掌蹠膿疱症患者さんの10~30%1)に骨関節炎を合併することが報告されており、関節痛を引き起こします。体の様々な関節で起こりますが、最も多くみられるのは胸骨と鎖骨をつなぐ関節[胸肋鎖関節(きょうろくさかんせつ)]、胸骨同士をつなぐ関節(胸骨結合)で、そのほか首(脊椎)や腰[仙腸(せんちょう)関節]、手足などの関節でもみられます。
炎症が起きた関節がはれたり、頑固な痛みが続いたりします。胸肋鎖関節炎では、咳やくしゃみをすると響く、寝返りを打てないといった症状がみられます。脊椎炎や仙腸関節炎では朝方痛むなどの特徴があります。患者さんによっては関節の症状が皮膚の症状(水疱や膿疱など)よりも先にあらわれることがあります。また、皮膚の症状が良くなっても、関節の痛みは残ることがあります。

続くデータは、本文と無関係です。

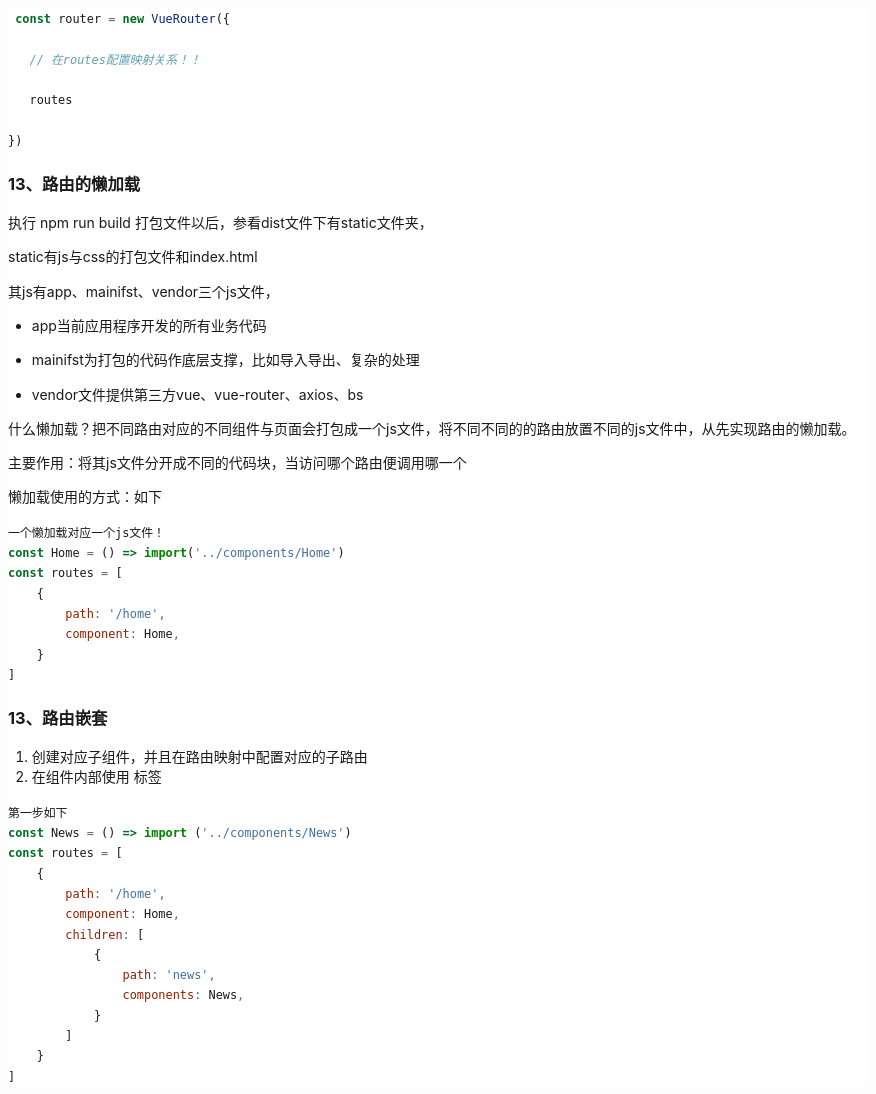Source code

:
 ```js
 const router = new VueRouter({

​	// 在routes配置映射关系！！	

​	routes

})
```

### 13、路由的懒加载

执行 npm run build 打包文件以后，参看dist文件下有static文件夹，

static有js与css的打包文件和index.html

其js有app、mainifst、vendor三个js文件，

- app当前应用程序开发的所有业务代码

- mainifst为打包的代码作底层支撑，比如导入导出、复杂的处理

- vendor文件提供第三方vue、vue-router、axios、bs

  

什么懒加载？把不同路由对应的不同组件与页面会打包成一个js文件，将不同不同的的路由放置不同的js文件中，从先实现路由的懒加载。

主要作用：将其js文件分开成不同的代码块，当访问哪个路由便调用哪一个

懒加载使用的方式：如下

```js
一个懒加载对应一个js文件！
const Home = () => import('../components/Home') 
const routes = [
	{
		path: '/home',
        component: Home,
	}
]
```

### 13、路由嵌套

1. 创建对应子组件，并且在路由映射中配置对应的子路由
2. 在组件内部使用 <router-view>标签

```js
第一步如下
const News = () => import ('../components/News')
const routes = [
	{
		path: '/home',
        component: Home,
        children: [
            {
                path: 'news',
                components: News,
            }
        ]
	}
]
```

掌蹠膿疱症性骨関節炎に対しては、皮膚症状に対する治療とは別の治療が必要になりますので、気になる関節痛があれば、皮膚科医にも伝えるようにしましょう。
また、関節の痛みで整形外科等にかかっている場合も、掌蹠膿疱症にかかっていることを伝えましょう。
1) 日本皮膚科学会掌蹠膿疱症診療の手引き策定委員会:掌蹠膿疱症診療の手引き2022. 日皮会誌, 132: 2055, 2022 ©日本皮膚科学会 2022
その他の合併症
その他、次のような合併症があらわれることがあります。
下痢や便秘、脂質異常症、糖尿病、高血圧などが合併することもあります2)。また、頻度は高くありませんが、甲状腺疾患(バセドウ病・橋本病)2,3)、アナフィラクトイド紫斑病※という病気を合併することもあります4)。気になる症状がある場合は主治医に相談しましょう。
※ アナフィラクトイド紫斑病(別名:ヘノッホ・シェーンライン紫斑病、IgA血管炎)
体の免疫にかかわる「IgA」という抗体(タンパク質)が関与して起こるといわれています。下肢の皮膚に赤色や紫色の点状出血斑があらわれるほか、腸炎症状(腹痛や下痢)、関節症状(関節痛)、腎炎(血尿など)といった様々な症状がみられます。